(DATA FOR THE TASK Opens)

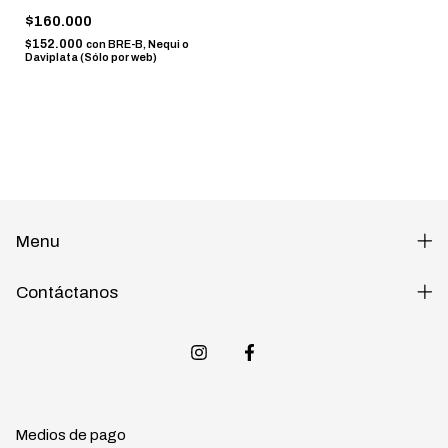
$160.000
$152.000
con
BRE-B, Nequi o
Daviplata (Sólo por web)
Menu
Contáctanos
Medios de pago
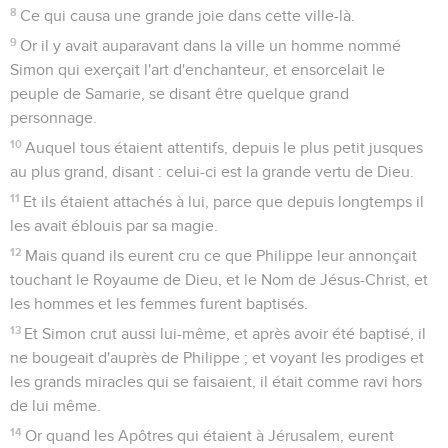
8
Ce qui causa une grande joie dans cette ville-là.
9
Or il y avait auparavant dans la ville un homme nommé
Simon qui exerçait l'art d'enchanteur, et ensorcelait le
peuple de Samarie, se disant être quelque grand
personnage.
10
Auquel tous étaient attentifs, depuis le plus petit jusques
au plus grand, disant : celui-ci est la grande vertu de Dieu.
11
Et ils étaient attachés à lui, parce que depuis longtemps il
les avait éblouis par sa magie.
12
Mais quand ils eurent cru ce que Philippe leur annonçait
touchant le Royaume de Dieu, et le Nom de Jésus-Christ, et
les hommes et les femmes furent baptisés.
13
Et Simon crut aussi lui-même, et après avoir été baptisé, il
ne bougeait d'auprès de Philippe ; et voyant les prodiges et
les grands miracles qui se faisaient, il était comme ravi hors
de lui même.
14
Or quand les Apôtres qui étaient à Jérusalem, eurent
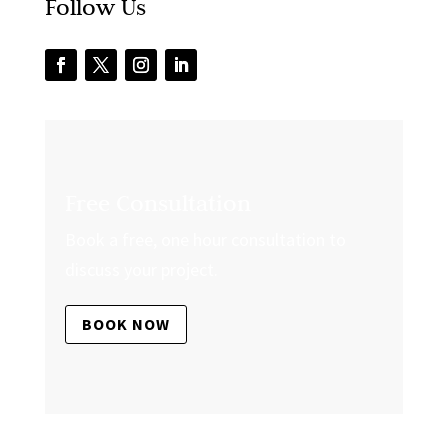
Follow Us
Free Consultation
Book a free, one hour consultation to
discuss your project.
BOOK NOW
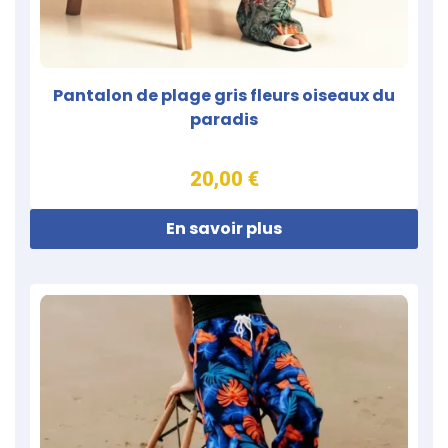
Pantalon de plage gris fleurs oiseaux du
paradis
20,00 €
En savoir plus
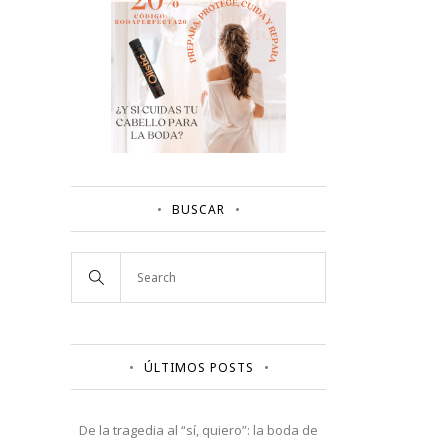
BUSCAR
ÚLTIMOS POSTS
De la tragedia al “sí, quiero”: la boda de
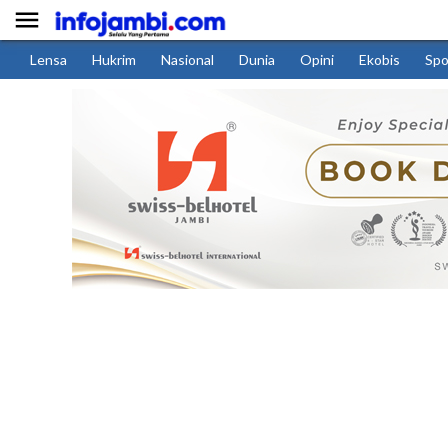

Lensa
Hukrim
Nasional
Dunia
Opini
Ekobis
Spo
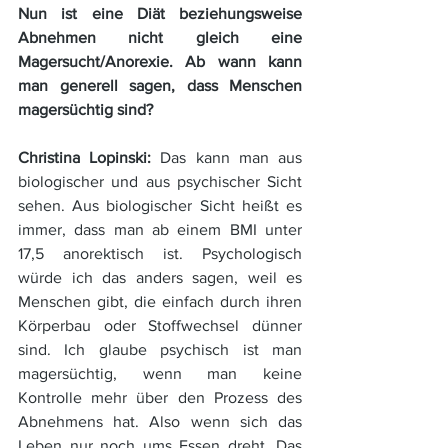
Nun ist eine Diät beziehungsweise 
Abnehmen nicht gleich eine 
Magersucht/Anorexie. Ab wann kann 
man generell sagen, dass Menschen 
magersüchtig sind?
Christina Lopinski: 
Das kann man aus 
biologischer und aus psychischer Sicht 
sehen. Aus biologischer Sicht heißt es 
immer, dass man ab einem BMI unter 
17,5 anorektisch ist. Psychologisch 
würde ich das anders sagen, weil es 
Menschen gibt, die einfach durch ihren 
Körperbau oder Stoffwechsel dünner 
sind. Ich glaube psychisch ist man 
magersüchtig, wenn man keine 
Kontrolle mehr über den Prozess des 
Abnehmens hat. Also wenn sich das 
Leben nur noch ums Essen dreht. Das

(DATA FOR THE TASK Closes)

WHAT YOU ARE ASKED TO DO => Lines of the listing above that contain the word "dass" must all be copied.

RESULT OF THIS EXERCISE =>
man generell sagen, dass Menschen 
immer, dass man ab einem BMI unter 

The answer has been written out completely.